UN Secretary-General Antonio Guterres has warned four countries affected by conflict, namely, Congo, Yemen, northeast Nigeria and South Sudan that there may be a risk of famine and widespread food insecurity within these countries.
Stating that food insecurity in conflict-affected countries “is now further exacerbated by natural disasters, economic shocks and public health crises”, it can all be compounded back to the COVID-19 pandemic. In an interview with AP, UN humanitarian chief Mark Lowcock said that the economic impact of the pandemic with severe lockdowns, border closures and restricted movements have all had “a big effect on food security and agricultural productivity.”
Citing the 2020 Global Report on Food Crises and recent food security analyses, the UN chief has stated that these four countries have the world’s largest food crises in the world. According to him, the funding required to help these countries is extremely low.
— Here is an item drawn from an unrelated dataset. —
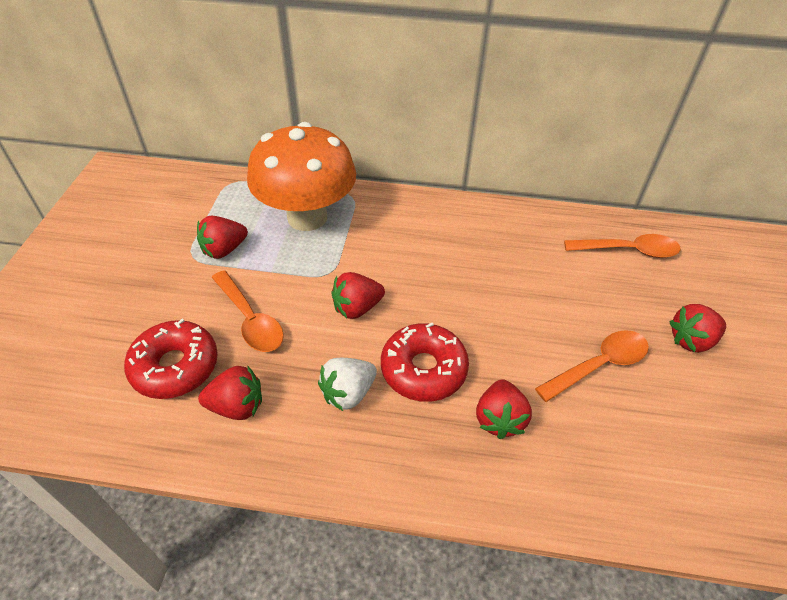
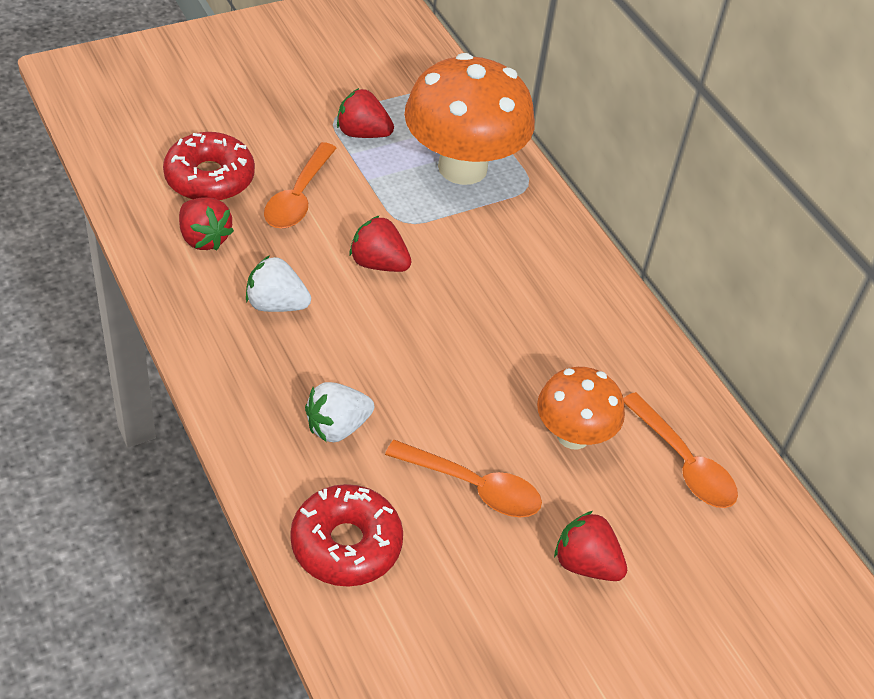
camera: 50 degrees right, 0 degrees up
(423, 369) = (347, 346): red donut -> red donut (346, 544)
(499, 419) = (337, 427): red strawberry -> white strawberry
(580, 289) = (573, 435): none -> orange mushroom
He has said that it is highly significant to have these four countries meet the requirement in a previously set up 2018 Security Council resolution that reports to the council when the risk of conflict-induced famine and widespread food insecurity is high.
Fighting in these conflicted lands has been accompanied by major attacks on agricultural and pastoral land, followed by the looting of livestock and food, leaving more than 1.4 million people in the area “facing crisis or worse levels of acute food insecurity”. In addition to this, according to his figures, at least 350,000 children suffer from severe or moderate acute malnutrition.